= Texte source =
»»

Qui dit nouvelle entité politique dit nouveau territoire politique. Un territoire tout neuf que des forces malveillantes pourraient être tentées d’occuper.
Ainsi, une suggestion entendue la semaine dernière est presque passée inaperçue, et c’est très bien ainsi. Même très très, très bien. C’est probablement la plus mauvaise idée depuis celle de sauter les chutes Niagara enfermé dans un tonneau de chêne… ou la décision de produire Les Gingras-Gonzales.
C’est quoi, l’idée? Profiter de la création d’une grande ville à l’échelle de l’île pour étendre le champ d’action des partis politiques provinciaux.
Ça n’a pas tout à fait été exprimé ainsi. Le promoteur de ce dessein a plutôt dit qu’il fallait profiter de la nouvelle donne en créant un Parti libéral au niveau municipal, afin, dit-il, que les forces fédéralistes soient représentées à l’Hôtel de Ville. Les habitants de l’île ont voté majoritairement pour le Parti libéral aux dernières élections provinciales? Ils éliront alors une administration municipale libérale majoritaire! Comme ça, l’île sera rouge tant à l’échelle provinciale qu’à l’échelle municipale…
Mais si l’on suppose que des fédéralistes puissent s’activer sur la scène politique municipale avec un programme fédéraliste, on admet du même souffle que des souverainistes puissent en faire autant, et ceux de la toujours hypothétique troisième voie itou. Alors, un Parti libéral de Montréal, un Parti québécois de Montréal, une Action démocratique de Montréal, un Rassemblement pour une alternative populaire de Montréal.
Comme si, au Québec, tout devait être jaugé à l’aune du débat constitutionnel. Le gouvernement élaborerait une politique de la patate que, de part et d’autre de l’autoroute Décarie, il faudrait qu’on se dispute son caractère français, qu’on dénonce son bilinguisme officiel, ou encore qu’on exige le droit inaliénable de la patate à pousser en anglais. On entend déjà Bill Johnson: "Elle n’est pas moins anglophone parce que french fries."

««

= Données présentées =
»»

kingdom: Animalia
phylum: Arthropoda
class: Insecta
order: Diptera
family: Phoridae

««
»»

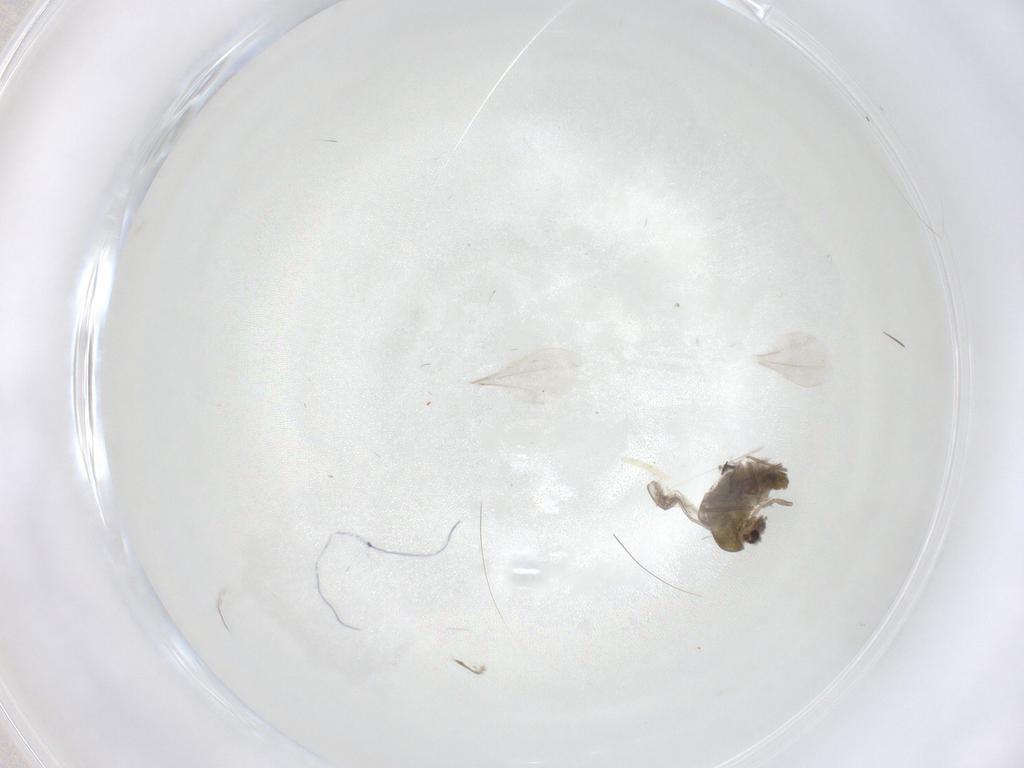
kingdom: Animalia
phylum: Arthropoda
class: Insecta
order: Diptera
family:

««
»»

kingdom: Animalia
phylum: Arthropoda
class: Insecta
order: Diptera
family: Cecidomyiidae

««

= Détails de l'exercice =
Reproduisez le passage du texte source qui commence par « Qui dit nouvelle » et se termine par « être tentées d’occuper. », en substituant « hostiles » à « malveillantes ». Les données n'interviennent pas ici.

= Résultat attendu =
Qui dit nouvelle entité politique dit nouveau territoire politique. Un territoire tout neuf que des forces hostiles pourraient être tentées d’occuper.